When Evyn returns in 1064, Harold needs his help: he and his men are off to fight the rebellious real-life Gruffydd ap Llywelyn of Gwynedd, king of Wales (who in the book is also the man whose sons killed Evyn’s father). Because Evyn knows the area well, Harold takes him along as a guide. After the successful battle, the boy is freed from slavery and upgraded in status to Harold’s squire. Soon, he becomes Earl Harold’s personal companion, and the pair travel through the countryside growing close to each other. To Evyn, Harold is a father figure and a model of the chivalrous nobility he learned about from Lewys. He chronicles Harold’s adventures, from suppressing other Welsh rebellions, to being shipwrecked, to being held for ransom by Duke William of Normandy.

King Edward the Confessor dies in 1066, and the assembly of feudal lords known as the Witan sticks to the old man’s dying wish to select Harold to succeed as king. Taking the name Harold II, the new king immediately has to confront others who also wanted the throne. The primary challenge comes from his own brother Tostig, who has aligned himself with the fierce warrior king Harald Hardrada, the ruler of Norway. Evyn, now Harold II’s adopted son, witnesses the Battle of Fulford at which Norway is defeated and Tostig is killed.
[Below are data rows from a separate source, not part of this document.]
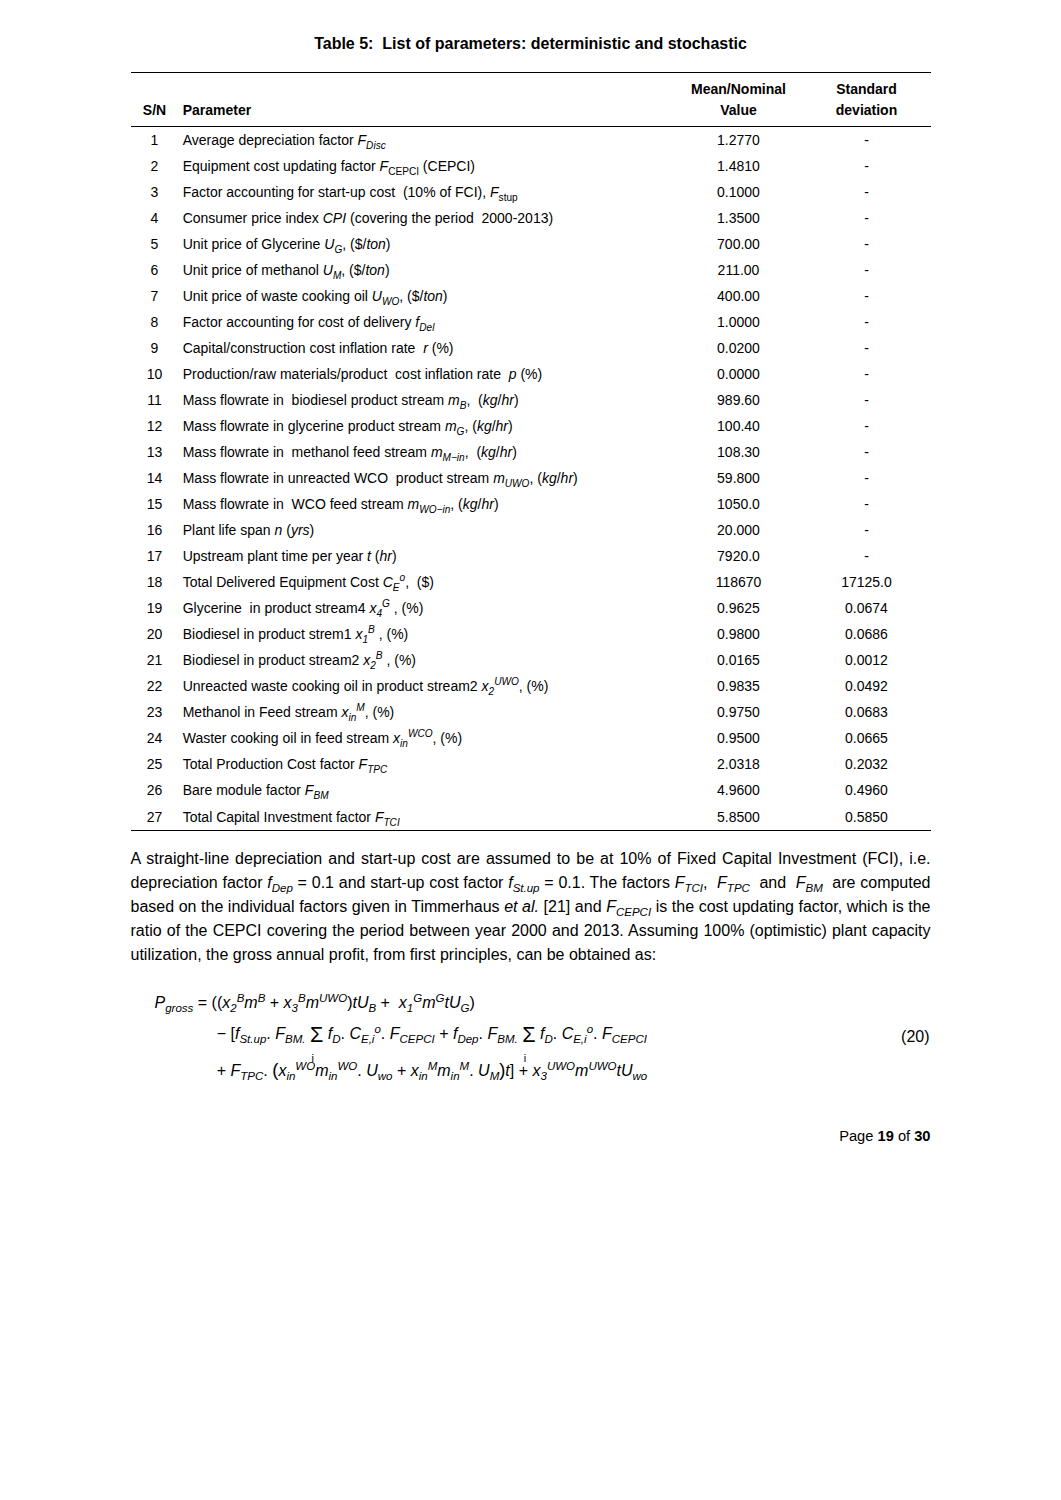Table 5: List of parameters: deterministic and stochastic
| S/N | Parameter | Mean/Nominal Value | Standard deviation |
| --- | --- | --- | --- |
| 1 | Average depreciation factor F Disc | 1.2770 | - |
| 2 | Equipment cost updating factor F CEPCI (CEPCI) | 1.4810 | - |
| 3 | Factor accounting for start-up cost (10% of FCI), F stup | 0.1000 | - |
| 4 | Consumer price index CPI (covering the period 2000-2013) | 1.3500 | - |
| 5 | Unit price of Glycerine U G , ($/ ton ) | 700.00 | - |
| 6 | Unit price of methanol U M , ($/ ton ) | 211.00 | - |
| 7 | Unit price of waste cooking oil U WO , ($/ ton ) | 400.00 | - |
| 8 | Factor accounting for cost of delivery f Del | 1.0000 | - |
| 9 | Capital/construction cost inflation rate r (%) | 0.0200 | - |
| 10 | Production/raw materials/product cost inflation rate p (%) | 0.0000 | - |
| 11 | Mass flowrate in biodiesel product stream m B , ( kg / hr ) | 989.60 | - |
| 12 | Mass flowrate in glycerine product stream m G , ( kg / hr ) | 100.40 | - |
| 13 | Mass flowrate in methanol feed stream m M−in , ( kg / hr ) | 108.30 | - |
| 14 | Mass flowrate in unreacted WCO product stream m UWO , ( kg / hr ) | 59.800 | - |
| 15 | Mass flowrate in WCO feed stream m WO−in , ( kg / hr ) | 1050.0 | - |
| 16 | Plant life span n ( yrs ) | 20.000 | - |
| 17 | Upstream plant time per year t ( hr ) | 7920.0 | - |
| 18 | Total Delivered Equipment Cost C E o , ($) | 118670 | 17125.0 |
| 19 | Glycerine in product stream4 x 4 G , (%) | 0.9625 | 0.0674 |
| 20 | Biodiesel in product strem1 x 1 B , (%) | 0.9800 | 0.0686 |
| 21 | Biodiesel in product stream2 x 2 B , (%) | 0.0165 | 0.0012 |
| 22 | Unreacted waste cooking oil in product stream2 x 2 UWO , (%) | 0.9835 | 0.0492 |
| 23 | Methanol in Feed stream x in M , (%) | 0.9750 | 0.0683 |
| 24 | Waster cooking oil in feed stream x in WCO , (%) | 0.9500 | 0.0665 |
| 25 | Total Production Cost factor F TPC | 2.0318 | 0.2032 |
| 26 | Bare module factor F BM | 4.9600 | 0.4960 |
| 27 | Total Capital Investment factor F TCI | 5.8500 | 0.5850 |
A straight-line depreciation and start-up cost are assumed to be at 10% of Fixed Capital Investment (FCI), i.e. depreciation factor fDep = 0.1 and start-up cost factor fSt.up = 0.1. The factors FTCI, FTPC and FBM are computed based on the individual factors given in Timmerhaus et al. [21] and FCEPCI is the cost updating factor, which is the ratio of the CEPCI covering the period between year 2000 and 2013. Assuming 100% (optimistic) plant capacity utilization, the gross annual profit, from first principles, can be obtained as:
| P gross = (( x 2 B m B + x 3 B m UWO ) tU B + x 1 G m G tU G ) − [ f St.up . F BM. Σ i f D . C E,i o . F CEPCI + f Dep . F BM. Σ i f D . C E,i o . F CEPCI + F TPC . ( x in WO m in WO . U wo + x in M m in M . U M ) t ] + x 3 UWO m UWO tU wo | (20) |
Page 19 of 30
However, Harold II’s reign is destined to be very short, as William of Normandy takes advantage of the fact that the English army has been weakened by its confrontation with Norway to attack. This culminates in the famous Battle of Hastings, which seals the fate of the Anglo-Saxons. Harold is killed during the fighting, as are his remaining brothers.

The novel ends as Evyn, grievously wounded on the battlefield, returns to the monastery where he had healed before and spends the rest of his life writing down the events of his time with King Harold.